Something shifted, something I didn't see coming. I wouldn’t call it an awakening, those feel too dramatic for someone like me, but more like a gentle, persistent tap on the shoulder. Maybe it was the fact that I turn 40 next year, a growing sense of weariness, or just the exhaustion that comes from endlessly drifting in a meaning-neutral world. I started asking questions I’d mocked before: What is my purpose? Is there something beyond this endless loop of working, consuming, distracting, sleeping? These questions didn’t hit like lightning, but they arrived, quietly, and refused to leave.

That’s when I stumbled, almost by accident but fueled by curiosity, into the world of the Vedas, the Upanishads, and Sadhguru’s Inner Engineering. I didn’t go looking for enlightenment. I just wanted to feel connected again - something, anything. Surprisingly, instead of fluffy spiritual jargon, I found structure. The Vedas didn’t tell me what to believe; they showed me how to observe. The Upanishads didn’t promise salvation; they whispered uncomfortable truths about impermanence, ego, and the dance of opposites. And Inner Engineering? It gave me tools, not commandments, ways to explore without having to surrender my skepticism.

Somewhere along the way, my mindset on the yoga mat changed too. Looking not just for the physical benefits, but as a space to listen inward. I’d always seen yoga as a workout, a way to stretch and sweat and feel productive. As my perspective shifted, yoga began to feel like something more sacred. In the silence between poses, in the rhythm of my breath, I started noticing myself; not the self made up of roles or worries, but something deeper and quieter. Yoga didn’t give me answers, but it created space. And sometimes, space is all we need to meet ourselves.

Balancing Nihilism with spirituality is like walking a tightrope between detachment and devotion. One part of me still believes that nothing has any ultimate meaning, that the universe is indifferent, random, and beautiful in its absurdity. Another part, the one I’ve only recently begun nurturing, believes that this very absurdity may carry a deeper resonance, even if I can’t fully grasp it yet. It’s not about choosing one over the other - it’s about learning to let them co-exist. It’s a strange paradox: I can believe life has no preordained meaning and still seek to live meaningfully. The best way I can.

Honestly, this balance is messy. There are days when the old me rolls my eyes at my own meditation chants. There are days I feel like a hypocrite for reading the Bhagavad Gita after binge-watching some meaningless shows on TV. Then there are days I feel a quiet alignment - when I sit with my breath, feel my heartbeat, and sense that perhaps there is something more. Not a man in the sky, not a grand design, but a kind of sacred presence within. I don’t always understand it, but I respect it now.

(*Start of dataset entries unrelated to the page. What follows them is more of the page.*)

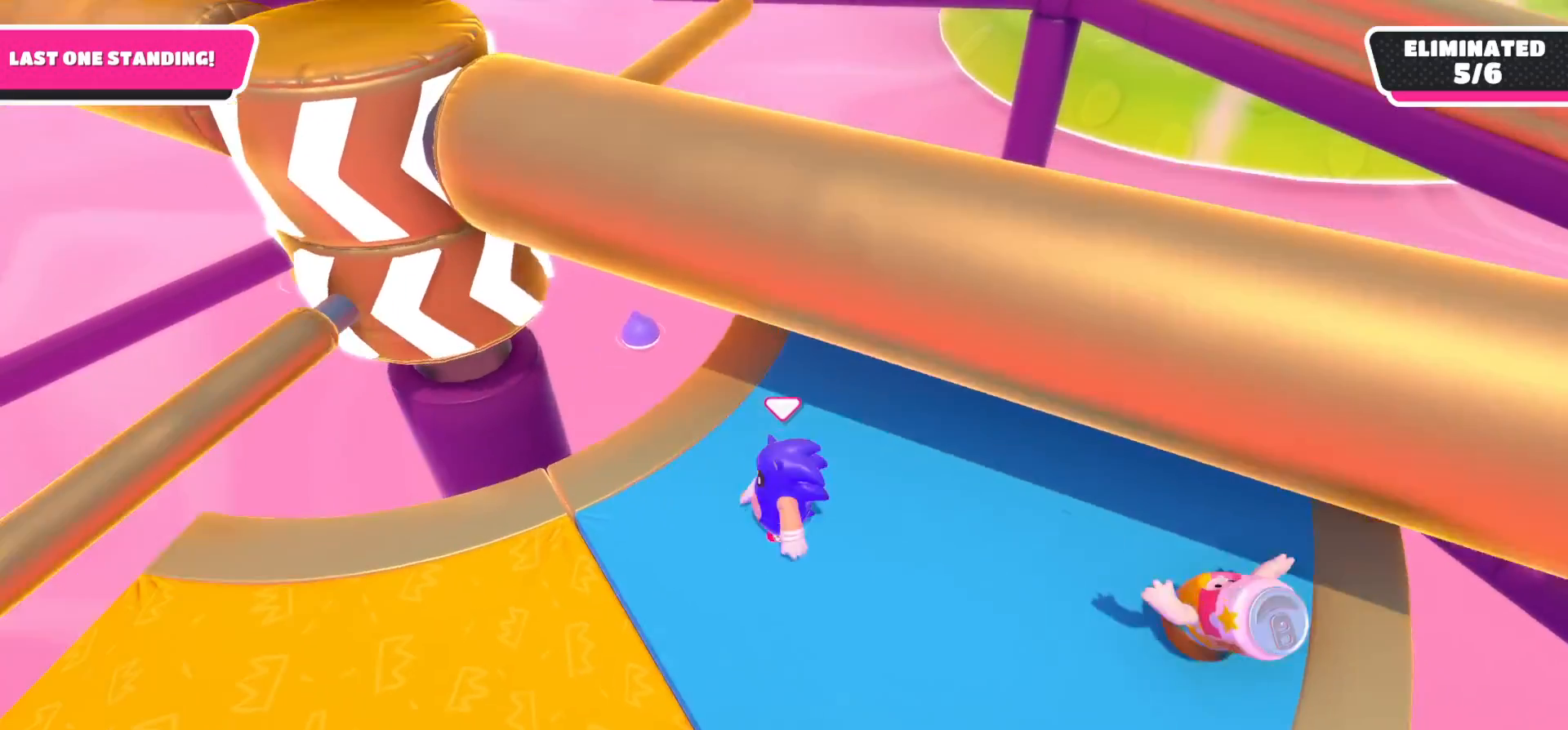
{"buttons": [], "left_stick": "left", "right_stick": "up-right", "events": [[50, "right_stick", "center"], [133, "left_stick", "up-right"], [367, "left_stick", "center"], [417, "right_stick", "right"], [433, "left_stick", "left"], [467, "right_stick", "up-right"]]}
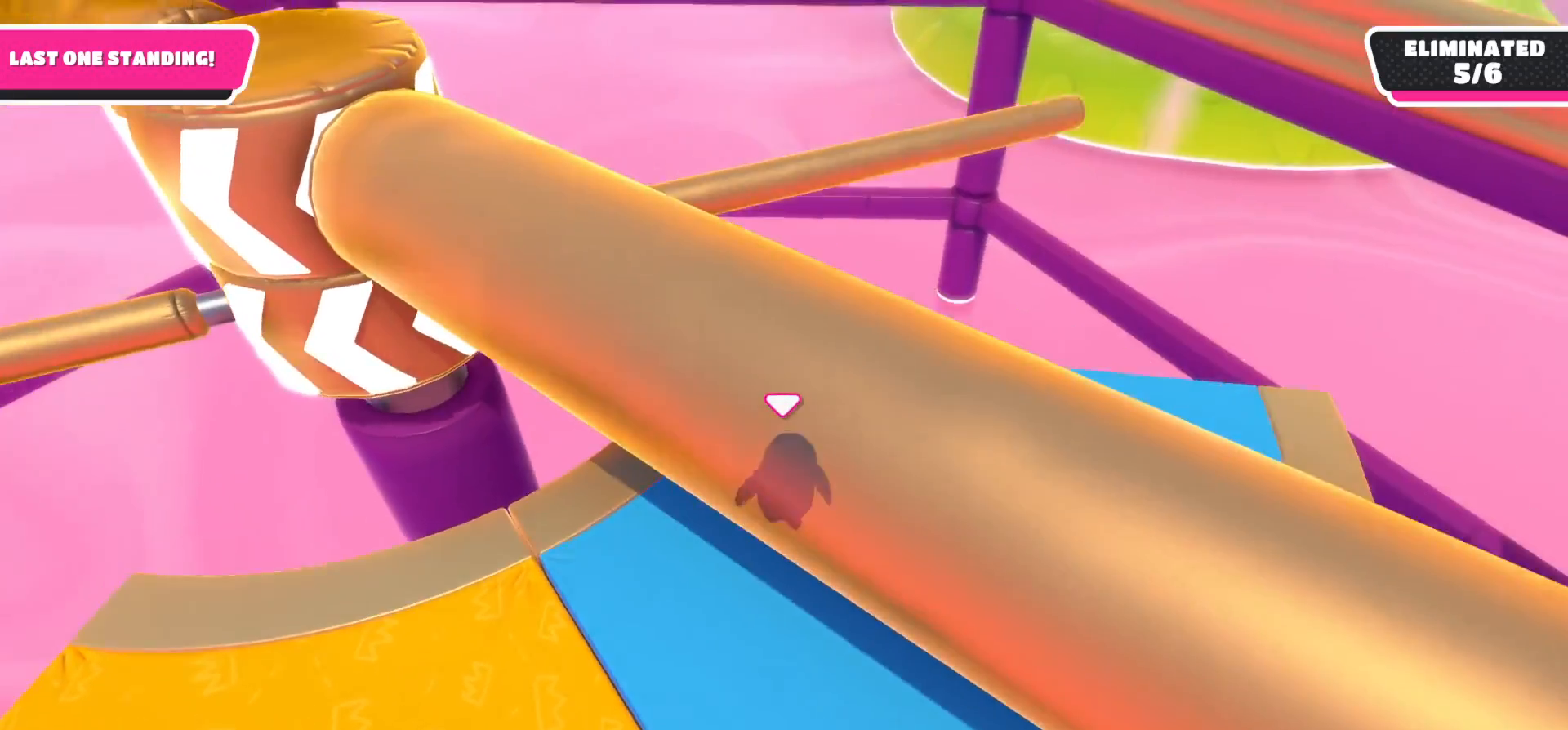
{"buttons": ["A"], "left_stick": "up", "right_stick": "center", "events": [[100, "left_stick", "up"], [150, "right_stick", "center"], [383, "A", "down"]]}
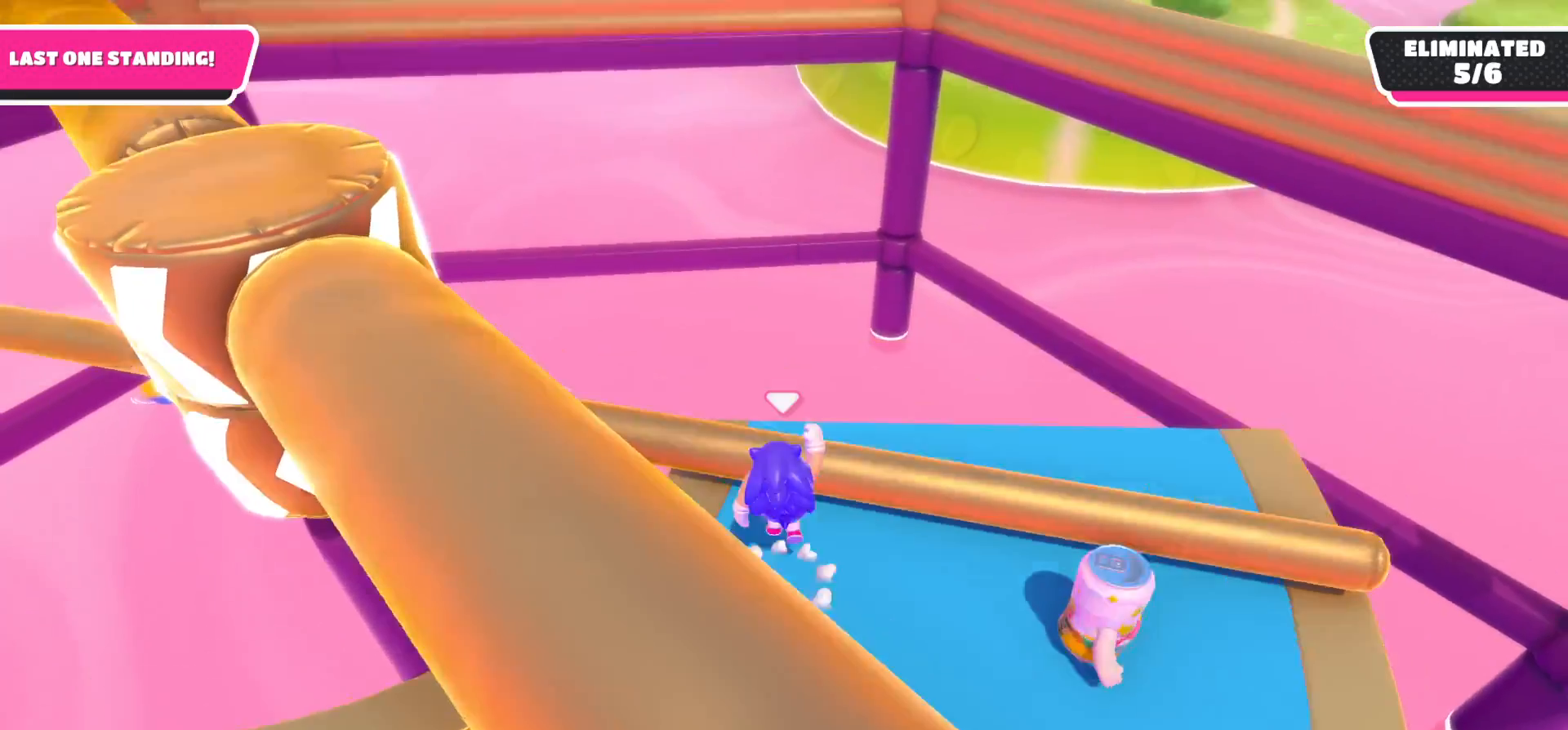
{"buttons": [], "left_stick": "down", "right_stick": "center", "events": [[17, "left_stick", "center"], [50, "A", "up"], [100, "left_stick", "down"], [317, "L2", "down"], [433, "L2", "up"]]}
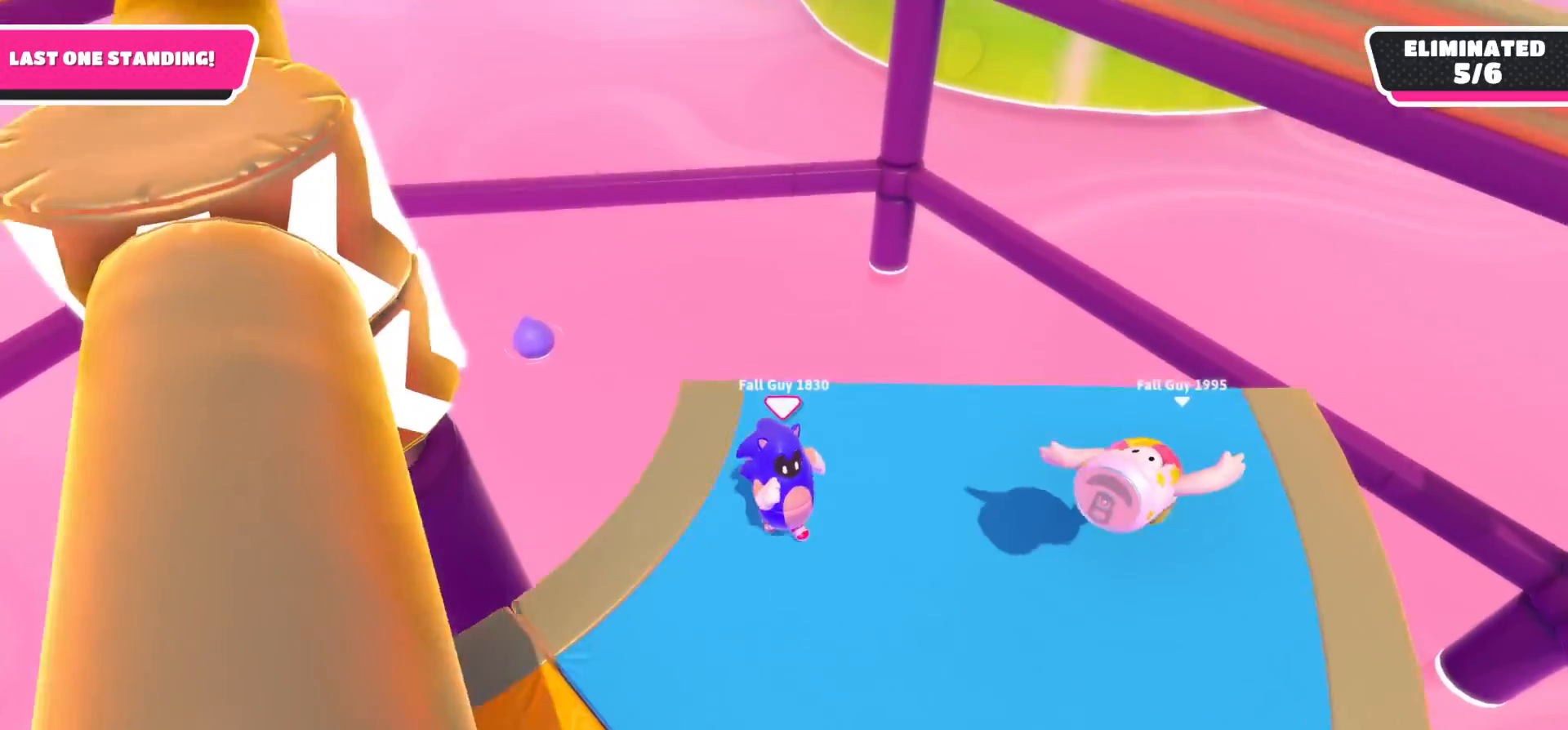
{"buttons": [], "left_stick": "right", "right_stick": "center", "events": [[83, "left_stick", "down-left"], [150, "right_stick", "up-left"], [283, "left_stick", "up-left"], [350, "left_stick", "up"], [367, "right_stick", "center"], [483, "left_stick", "right"]]}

I’m not trying to become a monk or a mystic. I’m not abandoning reason, logic, or my existential humor. But I’ve realized that spirituality doesn’t have to mean blind faith. It can be curiosity. It can be practice. It can be showing up every day with the willingness to listen, both to ancient wisdom and to the silent hum of your own inner world. Maybe that’s where the real purpose lies: not in answers, but in the quality of the questions we ask.

So here I am - still a Nihilist, still uncertain, but no longer closed. I’ve opened a small door within myself, and I’m peeking through it with caution, wonder, and just enough courage to keep exploring. Maybe the truth lies somewhere in between. Or maybe the truth is the between - that thin, trembling space where meaninglessness and meaning try, awkwardly, to dance.